WASHINGTON: Doctors and HMOs rarely see eye to eye, but the two are joining forces to make sure that the candidates in the 2004 Presidential race enter the debate over the soaring cost of malpractice insurance.
The American Association of Health Plans (AAHP) combined its efforts with doctors' groups in Iowa and New Hampshire - the states that hold the Presidential election cycle's first caucus and primary, respectively - to ignite debate over the malpractice issue nearly a year before the polls open.
Since February, the groups have been bringing pressure to bear in those states through a series of ads, polls, unorthodox outreach materials, and political partnerships. They are trying to frame the issue as an indispensable element of any healthcare reform.
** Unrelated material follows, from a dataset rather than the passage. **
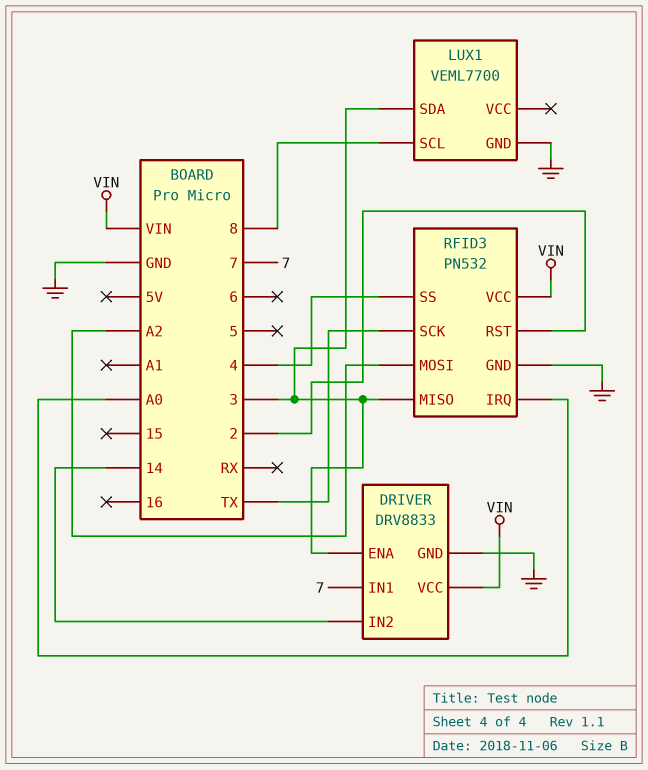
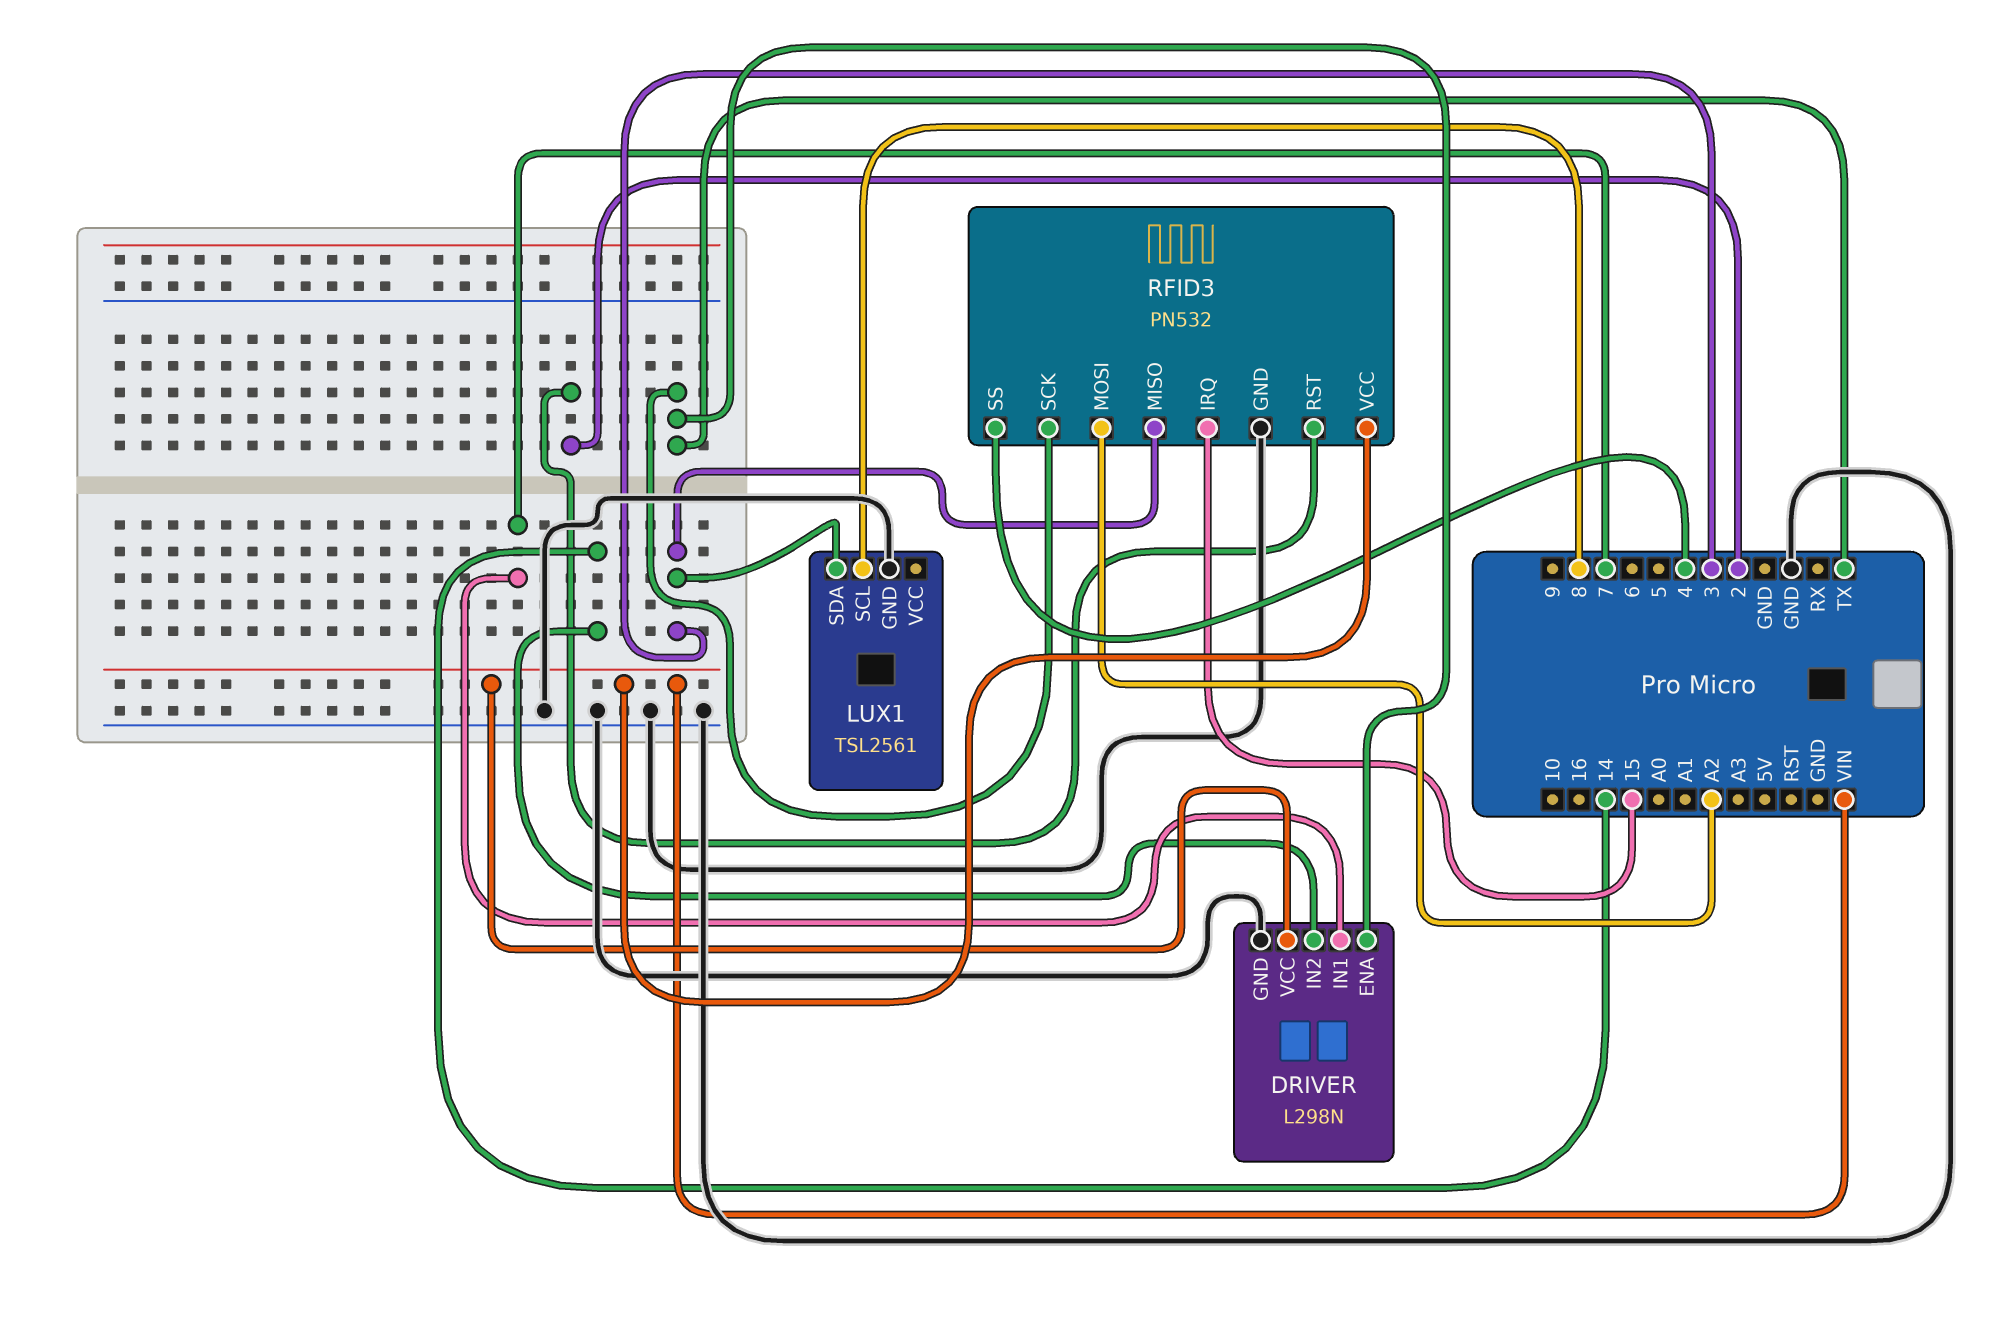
DRIVER: DRV8833 -> L298N
DRIVER pin ENA: 3 -> TX
LUX1: VEML7700 -> TSL2561
RFID3 pin IRQ: A0 -> 15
"When it comes to a real debate about how the current liability system has driven healthcare costs higher, the voters deserve more than they have gotten so far," said AAHP CEO Karen Ignagni at a recent press conference. Both groups maintain that frivolous lawsuits have driven insurance costs so high in some states that many doctors have had to move elsewhere or stop practicing altogether.
The AAHP erected billboards in both states designed to look like Powerball ads that read, "Medical malpractice lawsuits have cost our healthcare system $250 billion. It's time to stop the game." This week, they are continuing the lottery theme by sending 10,000 mock "scratch-off" cards to doctors and media in both states, entitled "Scratch Your Lawyer's Back."
The AAHP says it is working without a fixed budget for the campaign, but will "spend what it takes," and has tried to personalize the issue in New Hampshire by briefing media on the belief - backed up by AAHP research - that the state is only a year away from a situation like the one West Virginia recently experienced. Doctors there went on strike earlier this year to protest the prohibitive price of malpractice insurance in the state.
The campaign is expected to continue through the primaries in January 2004. The AAHP said it is researching the feasibility of expanding efforts to other early-primary states.